These are some very big asks:

#### Safety-Critical System With Redundancy

#### Performance-Critical/Resource-Constrained

#### Realtime Processing

Even without considering the (very) necessary support required from the hardware, kernel, and OS API --- these are some very difficult subject areas to be tackled by any language. When a systems developer hears the words "safety", "critical", "determinism", and/or "real-time", she mentally tacks $1M onto the project. These are not things you get for free. What you do get --- after paying dearly for them --- is relatively slow SoC, a proprietary kernel, and a proprietary toolchain supporting C89 (or at least a decent subset thereof).

This not to say C++ folks should not be striving for what you lay out. I do admire your aspiration to tackle these issues as C++ language problems, but there is so much in the C++ language that is inimical (if not mutually exclusive) to any of the four referenced points.

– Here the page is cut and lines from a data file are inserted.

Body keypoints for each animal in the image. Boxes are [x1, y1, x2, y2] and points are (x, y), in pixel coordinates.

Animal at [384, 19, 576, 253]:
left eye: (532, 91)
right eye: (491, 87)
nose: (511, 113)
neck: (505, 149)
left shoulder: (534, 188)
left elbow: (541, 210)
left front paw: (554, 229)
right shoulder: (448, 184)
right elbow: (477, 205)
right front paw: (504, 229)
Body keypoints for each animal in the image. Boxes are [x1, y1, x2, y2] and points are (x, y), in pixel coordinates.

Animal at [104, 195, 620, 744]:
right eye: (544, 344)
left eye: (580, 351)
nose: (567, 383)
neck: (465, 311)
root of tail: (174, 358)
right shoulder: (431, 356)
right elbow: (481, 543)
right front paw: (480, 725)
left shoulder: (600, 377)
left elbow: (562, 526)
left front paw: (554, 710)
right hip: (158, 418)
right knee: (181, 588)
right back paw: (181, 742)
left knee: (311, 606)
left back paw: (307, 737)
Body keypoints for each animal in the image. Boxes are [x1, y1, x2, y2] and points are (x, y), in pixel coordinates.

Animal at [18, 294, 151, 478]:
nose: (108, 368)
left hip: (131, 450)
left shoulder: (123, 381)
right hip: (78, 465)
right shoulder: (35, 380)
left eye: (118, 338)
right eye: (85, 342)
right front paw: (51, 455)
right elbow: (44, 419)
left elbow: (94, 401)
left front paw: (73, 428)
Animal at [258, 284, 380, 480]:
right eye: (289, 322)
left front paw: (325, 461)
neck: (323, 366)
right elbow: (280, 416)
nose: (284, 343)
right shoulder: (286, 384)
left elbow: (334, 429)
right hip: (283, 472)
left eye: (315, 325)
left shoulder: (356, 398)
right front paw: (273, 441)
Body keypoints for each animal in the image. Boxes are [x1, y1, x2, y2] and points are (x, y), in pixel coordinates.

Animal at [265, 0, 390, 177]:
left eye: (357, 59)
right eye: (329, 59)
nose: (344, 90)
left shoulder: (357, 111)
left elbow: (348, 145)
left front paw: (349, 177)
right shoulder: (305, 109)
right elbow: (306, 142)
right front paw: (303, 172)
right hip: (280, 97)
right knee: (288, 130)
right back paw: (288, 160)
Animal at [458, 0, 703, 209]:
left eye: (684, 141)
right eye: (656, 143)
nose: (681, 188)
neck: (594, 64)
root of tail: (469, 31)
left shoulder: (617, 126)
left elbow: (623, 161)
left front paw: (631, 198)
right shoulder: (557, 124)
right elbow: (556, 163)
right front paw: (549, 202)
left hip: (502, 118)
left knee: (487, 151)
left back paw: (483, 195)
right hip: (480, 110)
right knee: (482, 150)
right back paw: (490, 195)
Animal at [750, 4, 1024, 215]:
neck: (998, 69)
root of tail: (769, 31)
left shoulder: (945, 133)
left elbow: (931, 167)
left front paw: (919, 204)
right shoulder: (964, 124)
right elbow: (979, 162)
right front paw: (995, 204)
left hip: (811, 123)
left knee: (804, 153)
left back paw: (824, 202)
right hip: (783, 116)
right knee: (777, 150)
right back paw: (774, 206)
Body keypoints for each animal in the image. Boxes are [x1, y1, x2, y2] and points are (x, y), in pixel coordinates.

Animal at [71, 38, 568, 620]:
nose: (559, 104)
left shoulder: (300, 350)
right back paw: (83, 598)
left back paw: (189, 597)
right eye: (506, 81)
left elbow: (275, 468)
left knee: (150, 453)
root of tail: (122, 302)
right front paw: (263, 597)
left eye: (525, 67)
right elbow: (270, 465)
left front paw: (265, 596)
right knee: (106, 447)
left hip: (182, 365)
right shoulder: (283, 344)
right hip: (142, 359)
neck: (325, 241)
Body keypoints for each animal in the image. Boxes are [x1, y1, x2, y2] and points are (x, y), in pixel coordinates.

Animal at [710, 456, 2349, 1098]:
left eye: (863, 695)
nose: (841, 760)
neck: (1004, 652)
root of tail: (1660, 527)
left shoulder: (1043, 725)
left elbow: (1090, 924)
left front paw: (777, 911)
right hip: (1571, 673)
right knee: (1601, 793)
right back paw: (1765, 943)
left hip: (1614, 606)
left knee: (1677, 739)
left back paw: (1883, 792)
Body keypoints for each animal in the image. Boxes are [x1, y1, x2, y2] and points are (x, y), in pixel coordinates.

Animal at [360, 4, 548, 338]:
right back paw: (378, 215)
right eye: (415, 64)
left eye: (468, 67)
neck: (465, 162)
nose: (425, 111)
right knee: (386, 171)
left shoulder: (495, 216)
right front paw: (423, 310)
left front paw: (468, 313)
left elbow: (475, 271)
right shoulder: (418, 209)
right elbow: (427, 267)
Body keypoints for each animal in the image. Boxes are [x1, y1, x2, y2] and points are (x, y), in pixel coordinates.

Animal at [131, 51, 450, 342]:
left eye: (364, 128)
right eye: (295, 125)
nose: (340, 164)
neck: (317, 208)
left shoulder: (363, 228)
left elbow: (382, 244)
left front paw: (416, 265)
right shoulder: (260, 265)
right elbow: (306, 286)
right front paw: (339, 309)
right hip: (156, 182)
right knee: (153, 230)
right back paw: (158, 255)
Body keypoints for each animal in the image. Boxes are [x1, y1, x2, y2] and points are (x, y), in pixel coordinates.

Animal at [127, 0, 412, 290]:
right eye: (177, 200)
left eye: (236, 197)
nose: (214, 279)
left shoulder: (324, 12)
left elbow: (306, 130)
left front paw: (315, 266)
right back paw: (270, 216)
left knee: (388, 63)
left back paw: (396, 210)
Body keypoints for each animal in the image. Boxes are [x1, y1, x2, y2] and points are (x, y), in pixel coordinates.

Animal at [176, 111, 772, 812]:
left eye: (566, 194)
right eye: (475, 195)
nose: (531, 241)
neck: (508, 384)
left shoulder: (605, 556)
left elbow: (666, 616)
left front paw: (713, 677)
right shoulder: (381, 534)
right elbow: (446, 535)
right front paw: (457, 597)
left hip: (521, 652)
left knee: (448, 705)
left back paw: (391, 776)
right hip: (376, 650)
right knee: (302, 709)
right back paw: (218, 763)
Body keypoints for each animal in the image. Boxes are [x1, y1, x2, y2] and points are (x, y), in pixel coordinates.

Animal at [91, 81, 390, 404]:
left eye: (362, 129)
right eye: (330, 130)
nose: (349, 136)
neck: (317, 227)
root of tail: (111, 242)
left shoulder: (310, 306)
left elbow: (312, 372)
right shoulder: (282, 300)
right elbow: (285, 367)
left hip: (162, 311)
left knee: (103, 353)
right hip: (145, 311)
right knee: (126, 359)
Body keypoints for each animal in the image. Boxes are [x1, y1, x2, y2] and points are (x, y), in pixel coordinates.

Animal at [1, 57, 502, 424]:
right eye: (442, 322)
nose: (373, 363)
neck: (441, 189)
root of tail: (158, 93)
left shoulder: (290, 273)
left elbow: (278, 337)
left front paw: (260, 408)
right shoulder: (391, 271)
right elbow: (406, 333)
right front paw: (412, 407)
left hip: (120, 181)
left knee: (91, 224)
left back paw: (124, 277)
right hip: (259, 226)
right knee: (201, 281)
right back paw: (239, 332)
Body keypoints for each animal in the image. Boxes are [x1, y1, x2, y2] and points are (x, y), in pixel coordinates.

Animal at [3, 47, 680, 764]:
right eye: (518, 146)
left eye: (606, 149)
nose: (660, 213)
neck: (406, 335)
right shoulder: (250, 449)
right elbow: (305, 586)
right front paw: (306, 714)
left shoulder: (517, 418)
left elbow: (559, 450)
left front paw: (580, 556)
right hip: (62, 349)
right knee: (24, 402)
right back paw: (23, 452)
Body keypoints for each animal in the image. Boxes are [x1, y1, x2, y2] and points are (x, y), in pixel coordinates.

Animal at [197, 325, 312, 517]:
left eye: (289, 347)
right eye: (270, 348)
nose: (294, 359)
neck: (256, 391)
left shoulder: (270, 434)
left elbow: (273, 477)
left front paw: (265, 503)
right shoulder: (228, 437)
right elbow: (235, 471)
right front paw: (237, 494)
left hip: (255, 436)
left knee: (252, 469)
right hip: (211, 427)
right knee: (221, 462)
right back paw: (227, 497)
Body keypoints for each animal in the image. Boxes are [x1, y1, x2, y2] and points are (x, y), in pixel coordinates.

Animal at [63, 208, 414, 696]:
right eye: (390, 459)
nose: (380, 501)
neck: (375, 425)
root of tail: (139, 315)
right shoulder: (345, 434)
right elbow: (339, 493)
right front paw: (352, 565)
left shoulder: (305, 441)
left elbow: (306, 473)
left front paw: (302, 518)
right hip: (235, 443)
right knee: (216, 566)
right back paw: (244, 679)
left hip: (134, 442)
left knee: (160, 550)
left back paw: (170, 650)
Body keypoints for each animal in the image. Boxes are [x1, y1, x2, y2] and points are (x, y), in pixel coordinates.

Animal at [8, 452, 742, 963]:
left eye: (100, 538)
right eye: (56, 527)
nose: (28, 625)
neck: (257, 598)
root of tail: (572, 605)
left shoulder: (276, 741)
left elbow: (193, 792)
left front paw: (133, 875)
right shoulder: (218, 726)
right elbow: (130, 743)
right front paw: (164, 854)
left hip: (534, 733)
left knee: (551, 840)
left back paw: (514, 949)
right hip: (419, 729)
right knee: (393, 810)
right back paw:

Take, for example, the C++ language feature of virtual functions. These are usually implemented with a vtable whose size, composition, and performance are very much implementation-defined. How might such a vtable behave in a "hard" real-time system?

Consider dynamically-linked and dynamically-loaded libraries as practiced by most of us shipping shared objects. What kind of guarantees can you make about the behavior of an executable before certain functionality is loaded?

I'm sure there are other examples, but the gist of my argument should be clear: in a language like C++ --- one that supports relatively complicated run-time behaviors like dynamic dispatch and exception handling --- determinism is a lot more complicated.